- YOUR GOAL:
Restate word for word the lines of the records below, starting at the line that contains "82: (346, 36)" and ending at the line that contains "101: (50, 326)", with both of those lines included and nothing else.
(Beginning of WORKING DATA)
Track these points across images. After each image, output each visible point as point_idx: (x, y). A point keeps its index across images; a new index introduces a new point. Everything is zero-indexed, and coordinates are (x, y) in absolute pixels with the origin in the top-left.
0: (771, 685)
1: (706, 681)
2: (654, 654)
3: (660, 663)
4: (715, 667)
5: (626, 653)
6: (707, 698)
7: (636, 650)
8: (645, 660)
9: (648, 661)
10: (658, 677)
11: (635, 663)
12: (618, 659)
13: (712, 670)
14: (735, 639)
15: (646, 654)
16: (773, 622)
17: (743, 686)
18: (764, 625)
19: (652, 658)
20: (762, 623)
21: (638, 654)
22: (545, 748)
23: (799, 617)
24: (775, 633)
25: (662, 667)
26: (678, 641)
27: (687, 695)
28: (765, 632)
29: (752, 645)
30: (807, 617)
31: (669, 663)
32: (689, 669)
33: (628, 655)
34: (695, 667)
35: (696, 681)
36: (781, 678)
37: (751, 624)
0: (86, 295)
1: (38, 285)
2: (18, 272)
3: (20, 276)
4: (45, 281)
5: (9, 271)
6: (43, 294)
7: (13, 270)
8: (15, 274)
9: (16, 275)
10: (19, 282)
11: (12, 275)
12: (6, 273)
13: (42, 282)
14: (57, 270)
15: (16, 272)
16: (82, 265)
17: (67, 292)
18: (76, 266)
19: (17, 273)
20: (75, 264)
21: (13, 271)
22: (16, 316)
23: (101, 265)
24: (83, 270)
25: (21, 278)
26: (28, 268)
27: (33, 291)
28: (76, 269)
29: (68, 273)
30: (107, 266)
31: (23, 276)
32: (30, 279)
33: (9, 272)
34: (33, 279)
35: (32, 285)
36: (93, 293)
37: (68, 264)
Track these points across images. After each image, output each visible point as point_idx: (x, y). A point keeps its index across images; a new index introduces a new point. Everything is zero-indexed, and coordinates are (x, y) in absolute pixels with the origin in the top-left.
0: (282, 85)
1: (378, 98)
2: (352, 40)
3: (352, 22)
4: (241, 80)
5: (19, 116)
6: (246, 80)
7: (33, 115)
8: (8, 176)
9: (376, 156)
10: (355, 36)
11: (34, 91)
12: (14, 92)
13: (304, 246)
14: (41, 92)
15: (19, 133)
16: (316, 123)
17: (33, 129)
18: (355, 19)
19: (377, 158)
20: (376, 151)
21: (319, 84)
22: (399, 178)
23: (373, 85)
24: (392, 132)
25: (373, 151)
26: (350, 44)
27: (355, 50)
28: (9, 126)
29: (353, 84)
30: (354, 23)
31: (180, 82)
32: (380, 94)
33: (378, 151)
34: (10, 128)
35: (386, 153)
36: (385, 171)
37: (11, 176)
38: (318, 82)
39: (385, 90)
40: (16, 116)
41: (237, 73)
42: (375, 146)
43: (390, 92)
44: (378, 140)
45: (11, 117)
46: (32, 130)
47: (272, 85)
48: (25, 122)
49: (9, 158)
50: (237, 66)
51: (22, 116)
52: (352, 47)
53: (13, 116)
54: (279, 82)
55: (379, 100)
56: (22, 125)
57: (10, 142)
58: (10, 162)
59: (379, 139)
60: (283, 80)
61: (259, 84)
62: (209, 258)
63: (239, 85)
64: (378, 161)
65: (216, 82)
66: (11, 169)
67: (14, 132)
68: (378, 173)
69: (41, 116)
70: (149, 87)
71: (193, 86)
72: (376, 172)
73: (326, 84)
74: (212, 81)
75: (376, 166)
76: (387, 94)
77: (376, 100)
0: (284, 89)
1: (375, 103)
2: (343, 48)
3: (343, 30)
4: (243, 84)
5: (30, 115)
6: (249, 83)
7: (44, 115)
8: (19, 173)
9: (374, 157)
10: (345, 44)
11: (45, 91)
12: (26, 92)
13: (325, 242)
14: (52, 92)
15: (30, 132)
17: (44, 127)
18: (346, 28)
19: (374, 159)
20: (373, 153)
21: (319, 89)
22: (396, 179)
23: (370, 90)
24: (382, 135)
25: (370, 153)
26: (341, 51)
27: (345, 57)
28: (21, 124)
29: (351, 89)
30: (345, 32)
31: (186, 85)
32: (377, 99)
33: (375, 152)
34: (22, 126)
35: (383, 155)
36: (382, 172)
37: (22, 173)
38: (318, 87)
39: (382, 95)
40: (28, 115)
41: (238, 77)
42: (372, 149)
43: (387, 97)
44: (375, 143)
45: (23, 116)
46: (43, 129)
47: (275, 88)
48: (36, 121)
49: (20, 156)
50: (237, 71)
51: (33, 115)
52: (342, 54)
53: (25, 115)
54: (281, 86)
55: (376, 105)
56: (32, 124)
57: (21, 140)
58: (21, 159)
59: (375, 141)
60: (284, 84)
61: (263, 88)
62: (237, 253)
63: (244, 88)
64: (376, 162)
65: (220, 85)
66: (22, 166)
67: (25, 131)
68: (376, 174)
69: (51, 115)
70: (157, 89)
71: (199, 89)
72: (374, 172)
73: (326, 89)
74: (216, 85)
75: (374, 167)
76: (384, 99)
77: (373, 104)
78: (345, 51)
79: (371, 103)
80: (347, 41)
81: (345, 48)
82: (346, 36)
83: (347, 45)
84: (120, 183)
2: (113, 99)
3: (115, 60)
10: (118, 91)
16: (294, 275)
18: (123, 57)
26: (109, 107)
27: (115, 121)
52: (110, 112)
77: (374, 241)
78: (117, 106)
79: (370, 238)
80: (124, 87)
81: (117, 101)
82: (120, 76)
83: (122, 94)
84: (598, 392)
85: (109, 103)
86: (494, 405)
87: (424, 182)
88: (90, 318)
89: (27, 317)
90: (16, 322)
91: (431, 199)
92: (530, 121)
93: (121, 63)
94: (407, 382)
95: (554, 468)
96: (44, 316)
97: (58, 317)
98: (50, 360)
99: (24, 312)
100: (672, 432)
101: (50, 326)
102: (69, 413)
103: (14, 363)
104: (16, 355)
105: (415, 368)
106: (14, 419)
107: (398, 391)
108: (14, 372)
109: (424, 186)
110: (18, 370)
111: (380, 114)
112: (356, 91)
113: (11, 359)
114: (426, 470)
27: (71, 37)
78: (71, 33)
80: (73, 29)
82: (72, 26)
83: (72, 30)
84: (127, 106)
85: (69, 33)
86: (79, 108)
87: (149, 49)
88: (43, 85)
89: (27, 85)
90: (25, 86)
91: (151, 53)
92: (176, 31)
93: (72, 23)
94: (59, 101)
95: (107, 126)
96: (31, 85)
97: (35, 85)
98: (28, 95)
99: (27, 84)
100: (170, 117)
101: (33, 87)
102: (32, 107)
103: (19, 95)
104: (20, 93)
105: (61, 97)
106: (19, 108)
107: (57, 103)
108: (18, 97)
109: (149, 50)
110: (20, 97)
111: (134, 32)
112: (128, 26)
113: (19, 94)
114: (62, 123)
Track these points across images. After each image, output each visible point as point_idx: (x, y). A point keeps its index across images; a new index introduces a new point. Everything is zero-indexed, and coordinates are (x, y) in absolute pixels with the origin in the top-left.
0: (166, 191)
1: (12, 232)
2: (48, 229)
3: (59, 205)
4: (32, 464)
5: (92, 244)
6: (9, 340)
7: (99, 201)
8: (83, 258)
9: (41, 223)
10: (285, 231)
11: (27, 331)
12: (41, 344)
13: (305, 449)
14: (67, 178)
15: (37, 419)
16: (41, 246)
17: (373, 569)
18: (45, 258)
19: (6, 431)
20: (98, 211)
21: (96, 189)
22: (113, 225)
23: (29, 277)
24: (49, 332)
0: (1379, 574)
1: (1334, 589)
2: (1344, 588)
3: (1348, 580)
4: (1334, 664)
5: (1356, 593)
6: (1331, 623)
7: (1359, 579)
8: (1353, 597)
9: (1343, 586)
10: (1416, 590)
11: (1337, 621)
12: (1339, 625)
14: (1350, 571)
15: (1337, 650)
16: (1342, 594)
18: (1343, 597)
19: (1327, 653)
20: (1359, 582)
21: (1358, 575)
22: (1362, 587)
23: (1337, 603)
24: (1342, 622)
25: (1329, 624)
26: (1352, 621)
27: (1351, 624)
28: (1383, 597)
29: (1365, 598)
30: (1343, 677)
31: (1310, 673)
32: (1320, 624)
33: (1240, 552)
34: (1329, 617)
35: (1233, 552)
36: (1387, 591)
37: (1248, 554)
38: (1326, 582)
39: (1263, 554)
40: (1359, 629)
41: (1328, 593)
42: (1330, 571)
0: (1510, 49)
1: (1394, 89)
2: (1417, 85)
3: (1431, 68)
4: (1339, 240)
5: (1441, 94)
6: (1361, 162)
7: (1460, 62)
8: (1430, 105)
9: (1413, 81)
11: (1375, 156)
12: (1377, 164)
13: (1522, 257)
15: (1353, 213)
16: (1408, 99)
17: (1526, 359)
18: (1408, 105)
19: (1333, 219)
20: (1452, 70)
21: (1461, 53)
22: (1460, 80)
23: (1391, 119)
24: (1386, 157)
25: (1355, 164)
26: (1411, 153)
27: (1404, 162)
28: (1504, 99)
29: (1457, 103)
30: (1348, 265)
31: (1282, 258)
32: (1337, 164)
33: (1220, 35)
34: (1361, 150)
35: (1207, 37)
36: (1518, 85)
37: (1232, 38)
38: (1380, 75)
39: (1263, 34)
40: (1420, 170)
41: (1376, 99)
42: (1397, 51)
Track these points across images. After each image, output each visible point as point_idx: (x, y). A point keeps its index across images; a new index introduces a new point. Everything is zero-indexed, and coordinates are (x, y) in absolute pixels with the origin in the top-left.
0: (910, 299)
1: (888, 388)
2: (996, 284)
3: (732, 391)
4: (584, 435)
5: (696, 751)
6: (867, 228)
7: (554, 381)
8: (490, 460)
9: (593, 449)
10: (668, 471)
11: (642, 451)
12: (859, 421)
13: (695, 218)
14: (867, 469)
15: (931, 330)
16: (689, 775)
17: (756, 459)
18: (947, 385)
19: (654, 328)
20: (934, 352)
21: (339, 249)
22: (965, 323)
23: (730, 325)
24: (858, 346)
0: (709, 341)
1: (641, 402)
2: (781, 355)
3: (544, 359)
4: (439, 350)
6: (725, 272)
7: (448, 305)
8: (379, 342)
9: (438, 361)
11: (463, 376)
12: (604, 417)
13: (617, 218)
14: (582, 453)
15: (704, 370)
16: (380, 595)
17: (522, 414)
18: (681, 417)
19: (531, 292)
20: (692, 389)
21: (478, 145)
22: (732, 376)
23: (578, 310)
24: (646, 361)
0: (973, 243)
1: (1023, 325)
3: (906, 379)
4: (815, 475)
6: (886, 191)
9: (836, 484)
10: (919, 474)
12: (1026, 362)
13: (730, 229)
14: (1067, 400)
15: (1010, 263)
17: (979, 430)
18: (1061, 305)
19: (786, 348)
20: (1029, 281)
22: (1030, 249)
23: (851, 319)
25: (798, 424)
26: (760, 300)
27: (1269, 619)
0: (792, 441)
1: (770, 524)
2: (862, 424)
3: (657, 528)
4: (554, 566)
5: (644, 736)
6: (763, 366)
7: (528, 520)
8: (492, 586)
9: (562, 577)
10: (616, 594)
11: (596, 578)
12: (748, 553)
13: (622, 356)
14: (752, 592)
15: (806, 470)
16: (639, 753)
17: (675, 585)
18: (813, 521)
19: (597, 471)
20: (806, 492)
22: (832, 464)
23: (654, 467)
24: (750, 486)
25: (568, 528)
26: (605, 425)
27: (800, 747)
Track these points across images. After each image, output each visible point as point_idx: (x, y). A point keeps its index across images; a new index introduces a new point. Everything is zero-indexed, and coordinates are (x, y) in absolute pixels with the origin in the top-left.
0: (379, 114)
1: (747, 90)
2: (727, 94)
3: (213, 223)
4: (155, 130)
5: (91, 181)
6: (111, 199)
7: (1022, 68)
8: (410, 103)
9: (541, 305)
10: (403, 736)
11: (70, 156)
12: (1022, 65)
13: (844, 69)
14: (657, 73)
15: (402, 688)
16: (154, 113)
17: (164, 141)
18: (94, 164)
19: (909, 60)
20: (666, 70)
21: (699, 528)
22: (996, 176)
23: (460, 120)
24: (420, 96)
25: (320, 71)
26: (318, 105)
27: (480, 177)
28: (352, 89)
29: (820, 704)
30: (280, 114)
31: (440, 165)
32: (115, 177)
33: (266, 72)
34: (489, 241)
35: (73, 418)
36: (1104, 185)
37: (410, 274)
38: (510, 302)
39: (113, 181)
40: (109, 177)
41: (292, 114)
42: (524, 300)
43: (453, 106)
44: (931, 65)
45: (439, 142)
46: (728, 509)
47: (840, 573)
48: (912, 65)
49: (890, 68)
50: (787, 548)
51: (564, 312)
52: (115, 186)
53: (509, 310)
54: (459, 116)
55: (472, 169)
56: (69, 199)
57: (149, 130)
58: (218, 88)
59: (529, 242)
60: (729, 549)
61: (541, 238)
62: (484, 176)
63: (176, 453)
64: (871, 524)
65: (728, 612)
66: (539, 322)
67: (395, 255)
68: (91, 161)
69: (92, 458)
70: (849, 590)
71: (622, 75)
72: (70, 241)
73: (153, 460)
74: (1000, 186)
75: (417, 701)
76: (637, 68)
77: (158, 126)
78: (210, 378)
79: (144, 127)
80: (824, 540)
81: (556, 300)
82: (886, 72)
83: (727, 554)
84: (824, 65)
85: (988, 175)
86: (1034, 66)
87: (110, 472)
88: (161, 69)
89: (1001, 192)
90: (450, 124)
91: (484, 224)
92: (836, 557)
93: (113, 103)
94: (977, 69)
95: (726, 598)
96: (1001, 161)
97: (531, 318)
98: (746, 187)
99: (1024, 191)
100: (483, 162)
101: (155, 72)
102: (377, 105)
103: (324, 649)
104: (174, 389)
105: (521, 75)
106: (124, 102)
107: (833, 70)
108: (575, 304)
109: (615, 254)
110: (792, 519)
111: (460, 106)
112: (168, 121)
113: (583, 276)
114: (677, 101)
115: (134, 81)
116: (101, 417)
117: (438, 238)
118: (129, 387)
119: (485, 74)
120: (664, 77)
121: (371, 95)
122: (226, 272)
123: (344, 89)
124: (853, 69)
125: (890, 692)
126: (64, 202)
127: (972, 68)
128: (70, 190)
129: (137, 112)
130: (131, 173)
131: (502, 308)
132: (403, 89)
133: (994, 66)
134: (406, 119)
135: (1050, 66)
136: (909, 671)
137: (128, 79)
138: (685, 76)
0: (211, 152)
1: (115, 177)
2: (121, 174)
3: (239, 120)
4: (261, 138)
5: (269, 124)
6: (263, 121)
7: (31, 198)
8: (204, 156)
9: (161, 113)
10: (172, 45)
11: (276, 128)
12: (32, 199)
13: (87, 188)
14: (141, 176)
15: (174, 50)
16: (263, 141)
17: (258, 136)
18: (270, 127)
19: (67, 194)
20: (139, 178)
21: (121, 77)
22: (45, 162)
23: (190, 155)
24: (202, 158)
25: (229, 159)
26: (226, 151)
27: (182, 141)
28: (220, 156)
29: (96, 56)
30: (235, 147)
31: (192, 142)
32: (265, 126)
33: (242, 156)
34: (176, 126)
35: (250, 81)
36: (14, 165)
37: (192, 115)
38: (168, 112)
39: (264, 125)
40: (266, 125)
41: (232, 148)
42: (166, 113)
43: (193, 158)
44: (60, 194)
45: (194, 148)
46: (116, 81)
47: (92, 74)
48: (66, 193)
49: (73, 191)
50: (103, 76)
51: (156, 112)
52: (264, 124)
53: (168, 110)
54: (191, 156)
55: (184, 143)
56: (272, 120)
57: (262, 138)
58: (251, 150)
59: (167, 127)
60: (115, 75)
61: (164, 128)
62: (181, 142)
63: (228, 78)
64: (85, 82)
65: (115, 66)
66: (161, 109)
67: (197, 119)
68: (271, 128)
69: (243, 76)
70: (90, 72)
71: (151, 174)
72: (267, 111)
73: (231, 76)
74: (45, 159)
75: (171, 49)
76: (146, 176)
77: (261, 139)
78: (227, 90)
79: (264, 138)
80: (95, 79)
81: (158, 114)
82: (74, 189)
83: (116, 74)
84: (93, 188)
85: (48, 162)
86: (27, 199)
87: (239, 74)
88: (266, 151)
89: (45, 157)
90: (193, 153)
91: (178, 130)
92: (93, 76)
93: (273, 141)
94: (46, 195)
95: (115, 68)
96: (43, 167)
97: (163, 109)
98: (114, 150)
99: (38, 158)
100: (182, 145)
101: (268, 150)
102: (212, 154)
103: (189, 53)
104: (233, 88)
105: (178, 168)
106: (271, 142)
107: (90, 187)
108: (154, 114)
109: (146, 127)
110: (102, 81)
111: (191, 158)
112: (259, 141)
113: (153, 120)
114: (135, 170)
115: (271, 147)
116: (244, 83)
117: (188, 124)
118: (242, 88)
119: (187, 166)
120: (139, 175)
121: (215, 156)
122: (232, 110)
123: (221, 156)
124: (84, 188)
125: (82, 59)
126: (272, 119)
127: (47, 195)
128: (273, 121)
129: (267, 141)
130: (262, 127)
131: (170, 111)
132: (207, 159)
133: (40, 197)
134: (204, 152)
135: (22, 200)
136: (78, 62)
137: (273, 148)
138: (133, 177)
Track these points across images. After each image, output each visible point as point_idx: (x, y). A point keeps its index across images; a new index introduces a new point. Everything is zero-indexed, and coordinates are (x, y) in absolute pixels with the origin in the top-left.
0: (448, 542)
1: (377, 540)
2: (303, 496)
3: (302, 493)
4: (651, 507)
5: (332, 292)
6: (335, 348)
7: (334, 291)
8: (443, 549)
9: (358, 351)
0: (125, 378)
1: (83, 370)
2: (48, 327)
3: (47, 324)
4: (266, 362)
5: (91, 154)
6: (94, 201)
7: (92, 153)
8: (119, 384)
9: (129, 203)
(End of WORKING DATA)
- TASK OUTPUT:
82: (346, 36)
83: (347, 45)
84: (120, 183)
2: (113, 99)
3: (115, 60)
10: (118, 91)
16: (294, 275)
18: (123, 57)
26: (109, 107)
27: (115, 121)
52: (110, 112)
77: (374, 241)
78: (117, 106)
79: (370, 238)
80: (124, 87)
81: (117, 101)
82: (120, 76)
83: (122, 94)
84: (598, 392)
85: (109, 103)
86: (494, 405)
87: (424, 182)
88: (90, 318)
89: (27, 317)
90: (16, 322)
91: (431, 199)
92: (530, 121)
93: (121, 63)
94: (407, 382)
95: (554, 468)
96: (44, 316)
97: (58, 317)
98: (50, 360)
99: (24, 312)
100: (672, 432)
101: (50, 326)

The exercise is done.